Respect des lieux, respect des hommes... Ces principes, hérités de Le Corbusier, guidèrent toujours les réalisations de ce grand architecte né près d'Alger qui, après des études à l'école des Beaux-arts de Paris, retourna en Algérie en 1952 pour étudier l'habitat populaire et appliqua ses recherches à des ensembles de logements. De retour à Paris, d'importants programmes culturels lui valent une reconnaissance internationale. Trois musées confirment que la lumière et l'espace sont ses terrains de prédilection: le musée de la Préhistoire à Nemours, le musée Picasso et ce musée d'art moderne de Villeneuve-d'Ascq inauguré en 1983, pensé comme l'alliage harmonieux d'une collection, d'une architecture et d'un parc exceptionnels.
Roland Simounet a accompli ici un travail admirable dont il définissait lui-même les ambitions et les enjeux par ces quelques mots « ... géométrie claire, espaces qui s'enchaînent et appellent d'autres espaces, tout à la faveur des oeuvres. »
Restructuré et agrandi, c'est à ce défi que répond magistralement aujourd'hui, après quatre années de travaux, le LaM, le musée d'art moderne, d'art contemporain et d'art brut de Lille Métropole. Ce dernier propose l'accès à une prestigieuse collection d'art moderne, à un ensemble d'oeuvres d'art contemporain de référence et à une collection d'art brut sans égale en France.
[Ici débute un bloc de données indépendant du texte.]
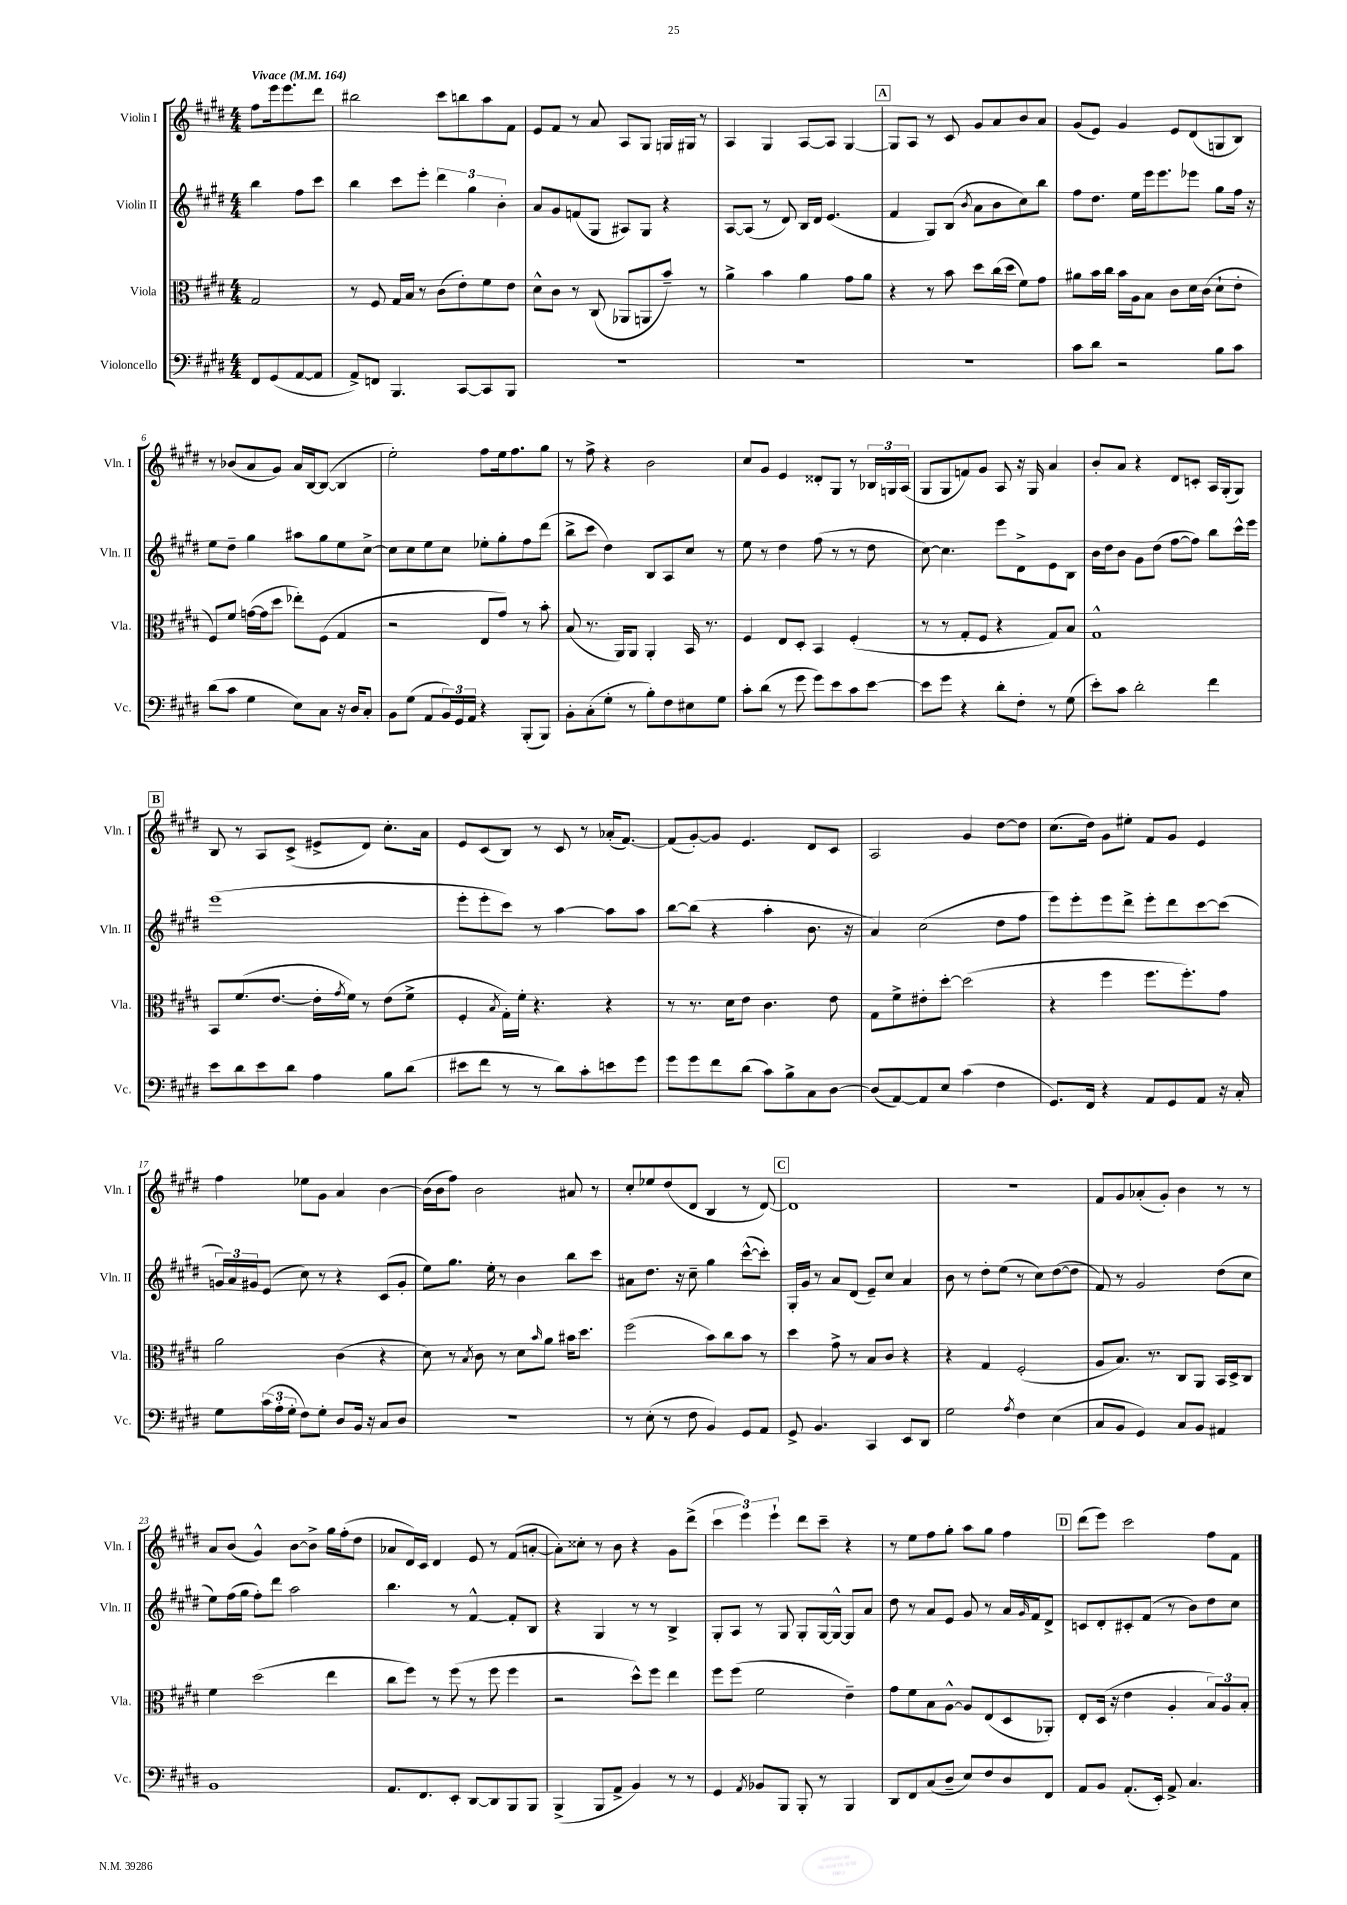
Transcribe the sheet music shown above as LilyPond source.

<<
\new StaffGroup <<
\new Staff = "s0" \with { instrumentName = "Violin I" shortInstrumentName = "Vln. I" } {
    \clef treble \key e \major \numericTimeSignature \time 4/4 \partial 2 \tempo "Vivace" 4 = 164
    fis''8 e'''16 e'''8. dis'''8 |
    bis''2 cis'''8 b''8 a''8 fis'8 |
    e'8 fis'8 r8 a'8 a8 gis8 g16 gis16 r8 |
    a4 gis4 a8~ a8 gis4~ |
    \mark \markup { \box "A" } gis8 a8 r8 cis'8 gis'8 a'8 b'8 a'8 |
    gis'8( e'8) gis'4 e'8 dis'8( g8 b8) |
    r8 bes'8( a'8 gis'8) a'16 b16~ b8~( b4 |
    e''2-.) fis''8 e''16 fis''8. gis''8 |
    r8 fis''8-> r4 b'2 |
    cis''8 gis'8 e'4 disis'8-. gis8 r8 \tuplet 3/2 { bes16 g16 a16( } |
    gis8 gis8 f'8) gis'8 a8 r16 gis16 a'4 |
    b'8-. a'8 r4 dis'8 c'8-. a16 gis16-.( gis8) |
    \mark \markup { \box "B" } b8 r8 a8 cis'8->( eis'8-> dis'8) cis''8.-. a'16 |
    e'8 cis'8( b8) r8 cis'8 r8 aes'16-.( fis'8.~) |
    fis'8( gis'8~-.) gis'8 e'4. dis'8 cis'8 |
    a2 gis'4 dis''8~ dis''8 |
    cis''8.( dis''16) gis'8 eis''8-. fis'8 gis'8 e'4 |
    fis''4 ees''8 gis'8 a'4 b'4~ |
    b'16( b'16 fis''8) b'2 ais'8 r8 |
    cis''8-. ees''8 dis''8( dis'8 b4 r8 dis'8~) |
    \mark \markup { \box "C" } dis'1 |
    R1 |
    fis'8 gis'8 aes'8-.( gis'8-.) b'4 r8 r8 |
    a'8 b'8( gis'4-^) b'8~ b'8-> gis''16 fis''16-.( dis''8 |
    aes'8 dis'16) cis'16 dis'4 e'8 r8 fis'8( a'8~-. |
    a'8-.) cisis''8-. r8 b'8 r4 gis'8 dis'''8->( |
    \tuplet 3/2 { cis'''4 e'''4) e'''4-! } dis'''8 cis'''8-- r4 |
    r8 e''8 fis''8 gis''8-. a''8 gis''8 fis''4 |
    \mark \markup { \box "D" } dis'''8( e'''8) cis'''2 fis''8 fis'8 \bar "|." |
}
\new Staff = "s1" \with { instrumentName = "Violin II" shortInstrumentName = "Vln. II" } {
    \clef treble \key e \major \numericTimeSignature \time 4/4 \partial 2
    b''4 fis''8 cis'''8 |
    b''4 cis'''8 e'''8-. \tuplet 3/2 { dis'''4 gis''4 b'4-. } |
    a'8 gis'8 f'8( gis8 ais8) gis8 r4 |
    a8~ a8( r8 dis'8) b16 dis'16 e'4.( |
    \mark \markup { \box "A" } fis'4 gis8) b8( \acciaccatura { b'8 } a'8 b'8 cis''8) b''8 |
    fis''8 dis''8. e''16 e'''16 e'''8. ees'''8 gis''8 fis''16 r16 |
    e''8 dis''8-- gis''4 ais''8 gis''8 e''8 cis''8~-> |
    cis''8 cis''8 e''8 cis''8 ees''8-. gis''8-. fis''8 dis'''8( |
    b''8-> cis'''8 dis''4) b8 a8 cis''8 r8 |
    e''8 r8 dis''4 fis''8( r8 r8 dis''8 |
    cis''8~) cis''4. e'''8 dis'8-> e'8 b8 |
    b'16 dis''16 b'8 gis'8 dis''8( fis''8~ fis''8) b''8 cis'''16-^ e'''16 |
    \mark \markup { \box "B" } e'''1( |
    e'''8-. e'''8-. cis'''8) r8 a''4~ a''8 a''8 |
    b''8~ b''8( r4 a''4-. b'8. r16 |
    a'4) cis''2( dis''8 fis''8 |
    e'''8) e'''8-. e'''8 dis'''8-> e'''8-. dis'''8 cis'''8~ cis'''8( |
    \tuplet 3/2 { g'16) a'16 gis'16 } e'8( cis''8) r8 r4 cis'8( gis'8-. |
    e''8) gis''8. e''16-. r8 b'4 b''8 cis'''8 |
    ais'8 dis''8. r16 cis''8-- gis''4 cis'''8~-^( cis'''8-.) |
    \mark \markup { \box "C" } gis16-. gis'16 r8 a'8 dis'8( e'8--) cis''8 a'4 |
    b'8 r8 dis''8-. e''8( r8 cis''8) dis''8~( dis''8 |
    fis'8) r8 gis'2 dis''8( cis''8 |
    e''8) fis''16( gis''16 fis''8-.) dis'''8 a''2 |
    b''4. r8 fis'4~-^ fis'8-. b8 |
    r4 gis4 r8 r8 b4-> |
    gis8-. a8 r8 gis8 gis8-. gis16~ gis16~-^ gis8 a'8 |
    dis''8 r8 a'8 e'8 gis'8 r8 a'16 \grace { gis'16 } fis'16 dis'8-> |
    \mark \markup { \box "D" } c'8 dis'8-. cis'8-. fis'8( r8 b'8) dis''8 cis''8 \bar "|." |
}
\new Staff = "s2" \with { instrumentName = "Viola" shortInstrumentName = "Vla." } {
    \clef alto \key e \major \numericTimeSignature \time 4/4 \partial 2
    gis2 |
    r8 fis8 gis16 b16 r8 cis'8( e'8-.) fis'8 e'8 |
    dis'8-^ cis'8 r8 cis8( aes,8 a,8 b'8--) r8 |
    a'4-> b'4 a'4 gis'8 a'8 |
    \mark \markup { \box "A" } r4 r8 b'8 dis''8 cis''16( dis''16 fis'8) gis'8 |
    ais'8 b'16 cis''16 b'16 a16 b8 cis'8 dis'16 cis'16( dis'8-! e'8-. |
    fis8) fis'8 g'16~( g'16 dis''8 ees''8-.) fis8( gis4 |
    r2 e8 gis'8) r8 b'8-. |
    b8( r8. a,16) a,8 a,4-. b,16 r8. |
    fis4 e8 dis8-. b,4 fis4-.( |
    r8 r8 gis8-. fis8 r4 gis8) b8 |
    gis1-^ |
    \mark \markup { \box "B" } b,8 fis'8.( e'8.~ e'16-. \acciaccatura { gis'8 } fis'16) r8 e'8( fis'8-> |
    fis4-. \acciaccatura { b8 } gis16-.) fis'16-. r4. r4 |
    r8 r8. dis'16 e'8 cis'4. e'8 |
    gis8 fis'8-> eis'8-. dis''8~-. dis''2( |
    r4 fis''4 fis''8. fis''8.-.) gis'8 |
    a'2 cis'4( r4 |
    dis'8) r8 \acciaccatura { b8 } cis'8 r8 dis'8 \grace { b'16 } a'8 bis'16 dis''8. |
    fis''2( b'8) cis''8 b'8 r8 |
    \mark \markup { \box "C" } dis''4 gis'8-> r8 b8 cis'8 r4 |
    r4 gis4 fis2-.( |
    a8 b8.) r8. cis8 a,8 b,16 dis16-> cis8 |
    fis'4 dis''2( e''4 |
    cis''8 fis''8) r8 fis''8( r8 fis''8 fis''4 |
    r2 dis''8-^) fis''8 e''4 |
    fis''8 fis''8( fis'2 e'4--) |
    gis'8 fis'8 b8 a8~-^ a8 e8( dis8 aes,8-.) |
    \mark \markup { \box "D" } e8-. dis16( r16 e'4 a4-. \tuplet 3/2 { b8) a8 b8-. } \bar "|." |
}
\new Staff = "s3" \with { instrumentName = "Violoncello" shortInstrumentName = "Vc." } {
    \clef bass \key e \major \numericTimeSignature \time 4/4 \partial 2
    fis,8 gis,8( a,8~ a,8 |
    a,8->) f,8 b,,4. cis,8~ cis,8 b,,8 |
    R1 |
    R1 |
    \mark \markup { \box "A" } R1 |
    cis'8 dis'8 r2 b8 cis'8 |
    dis'8( cis'8 gis4 e8) cis8 r16 dis16 cis8-. |
    b,8 gis8( a,8 \tuplet 3/2 { b,16) gis,16 a,16 } r4 b,,8-.( b,,8) |
    b,8-. cis8-.( gis8-. r8 b8-.) fis8 eis8 gis8 |
    cis'8-. dis'8( r8 gis'8 gis'8) e'8 cis'8 e'8~ |
    e'8 gis'8 r4 dis'8-. fis8-. r8 gis8( |
    e'8-.) cis'8 dis'2-. fis'4 |
    \mark \markup { \box "B" } e'8 dis'8 e'8 dis'8 a4 b8 dis'8( |
    eis'8 fis'8 r8 r8 dis'8) cis'8-. e'8 gis'8 |
    gis'8 gis'8 fis'8 dis'8( cis'8) b8-> cis8 dis8~ |
    dis8( a,8~) a,8 e8 cis'4( fis4 |
    gis,8.) fis,16 r4 a,8 gis,8 a,8 r16 cis16-. |
    gis8 \tuplet 3/2 { cis'16( a16-. gis16-. } fis8) gis8-. dis8 b,16 r16 cis8 dis8 |
    r1 |
    r8 e8-.( r8 fis8 b,4) gis,8 a,8 |
    \mark \markup { \box "C" } gis,8-> b,4. cis,4 e,8 dis,8 |
    gis2 \acciaccatura { a8 } fis4 e4( |
    cis8 b,8 gis,4) cis8 b,8 ais,4 |
    b,1 |
    a,8. fis,8. e,8-. dis,8~ dis,8 b,,8 b,,8 |
    b,,4->( b,,8 a,8-> b,4) r8 r8 |
    gis,4 \acciaccatura { a,8 } bes,8 b,,8 b,,8-. r8 b,,4 |
    dis,8 fis,8 cis8( dis8-- e8) fis8 dis8 fis,8 |
    \mark \markup { \box "D" } a,8 b,8 a,8.-.( e,16-.) a,8-> cis4. \bar "|." |
}
>>
>>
La nouvelle identité du musée, le LaM, doit beaucoup au soutien sans faille que Lille Métropole Communauté Urbaine apporte à l'établissement depuis vingt-cinq ans. La Communauté urbaine de Lille développe, chère Martine AUBRY, une politique culturelle particulièrement dynamique et innovante, en tirant bénéfice de la formidable vitrine que fut Lille 2004 Capitale européenne de la Culture, mais aussi avec l'ambition de préparer ce que seront les contours de la métropole en l'an 3000. Riche de musées de référence internationale et forte de grandes institutions, telles que l'Orchestre National de Lille et l'Opéra, elle encourage par ailleurs les nouvelles formes de création grâce au réseau des Fabriques culturelles et l'ensemble des maisons « Folie », qui forment à leur manière de nouvelles maisons de la culture. Elle compte également de nombreux lieux émergents parmi lesquels se distinguent la gare Saint Sauveur, le Tripostal qui accueillera prochainement « La route de la soie » de la Fondation Saatchi, et une multitude de lieux animés de collectifs, d'artistes et de créateurs en tout genre.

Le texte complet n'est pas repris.